The Dow Jones Industrial Average has plunged by nearly 1,000 points in the biggest one day falls since the financial crisis. The leading US stock market index is down 4% at 24,484.15. It is the worst drop in points since September 2008 when a plan to rescue the US banking industry was rejected.
The decline extends losses on Friday, when strong wage growth data raised the prospect of accelerated interest rate rises. Monday’s sell-off surpasses a 777.68 points drop on the Dow Jones on 29 September 2008 when Congress rebuffed a $700bn bank bailout plan following the collapse of US investment bank Lehman Brothers earlier that month.

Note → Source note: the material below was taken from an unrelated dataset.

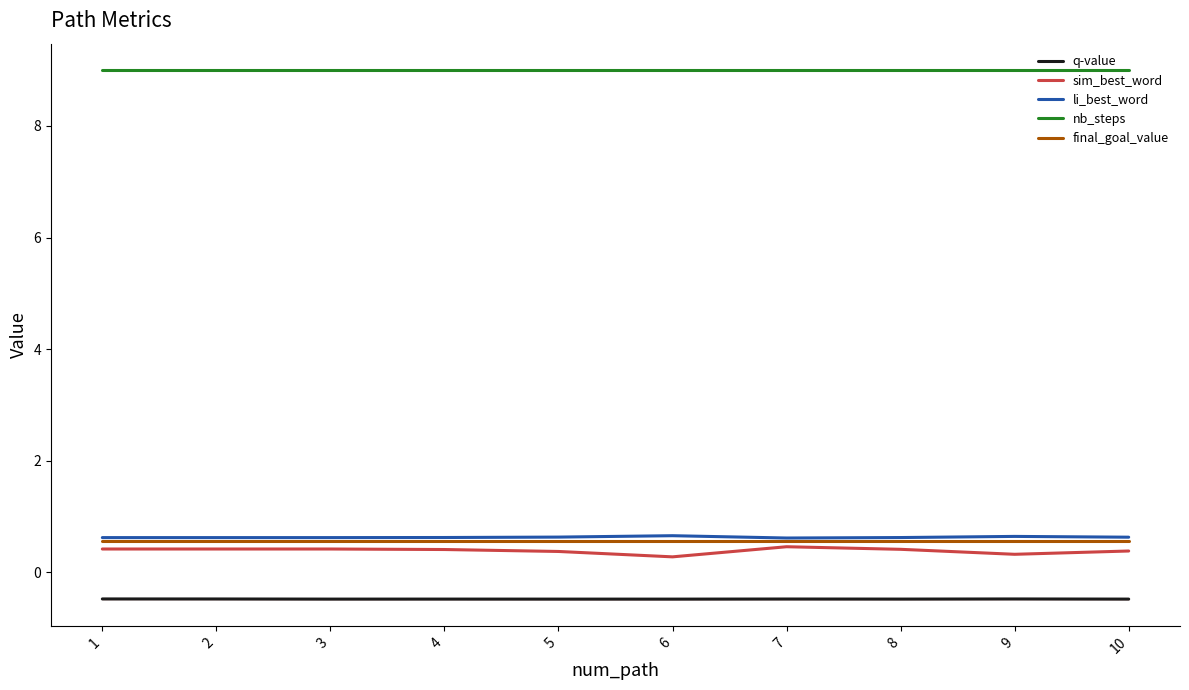

True or false: final_goal_value and q-value cross at least once.

False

The decline in the Dow was closely followed by the wider S&P 500 stock index, down 2.93% and the technology-heavy Nasdaq, down 3.2%. London’s main share index, the FTSE 100, closed down 1.46% while earlier, the biggest markets in Asia fell between 1% and 2.5%. The decline followed months of market increases, which had fuelled concerns that share prices were over valued.

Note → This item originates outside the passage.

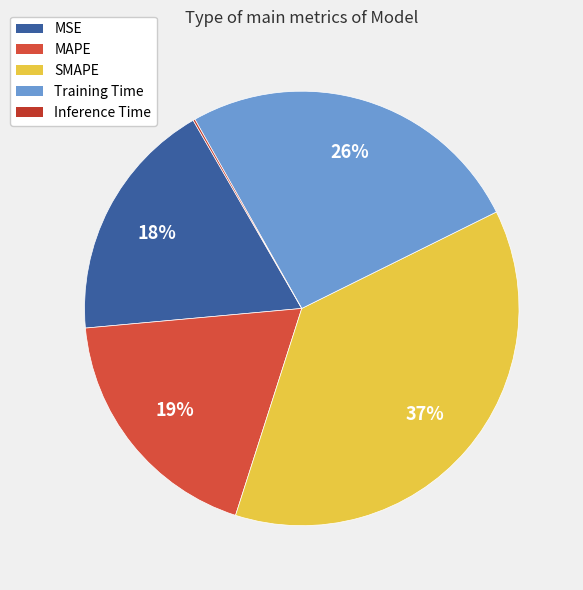

To the nearest percent, what is the difference between the largest and smallest slice percentages?

37%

The Dow’s dramatic fall marks a turnaround from January, when it raced past the 25,000 and 26,000 point milestones in less than a month. David Madden, market analyst at CMC Markets, said: “Equity traders were enjoying a bullish run recently, and the jolt from the major decline in the US last Friday has triggered a worldwide round of profit taking.”
The Dow Jones rose more than 25% in 2017 – a year which was also unusual for its lack of sharp moves. “There is going to be more volatility this year, ” Andrew Wilson chief executive of Goldman Sachs Asset Management, told the BBC. “We are in a cycle where central banks are reducing the amount of bonds they are buying and some central banks putting up interest rates,” he said.
Strong wage gains reported on Friday provided a catalyst for the most recent losses, as investors saw it as a sign that inflation and interest rates might move faster than previously anticipated. On Friday there was a hefty 4% loss for shares in Apple, which had been one of the markets’ star performers in recent years.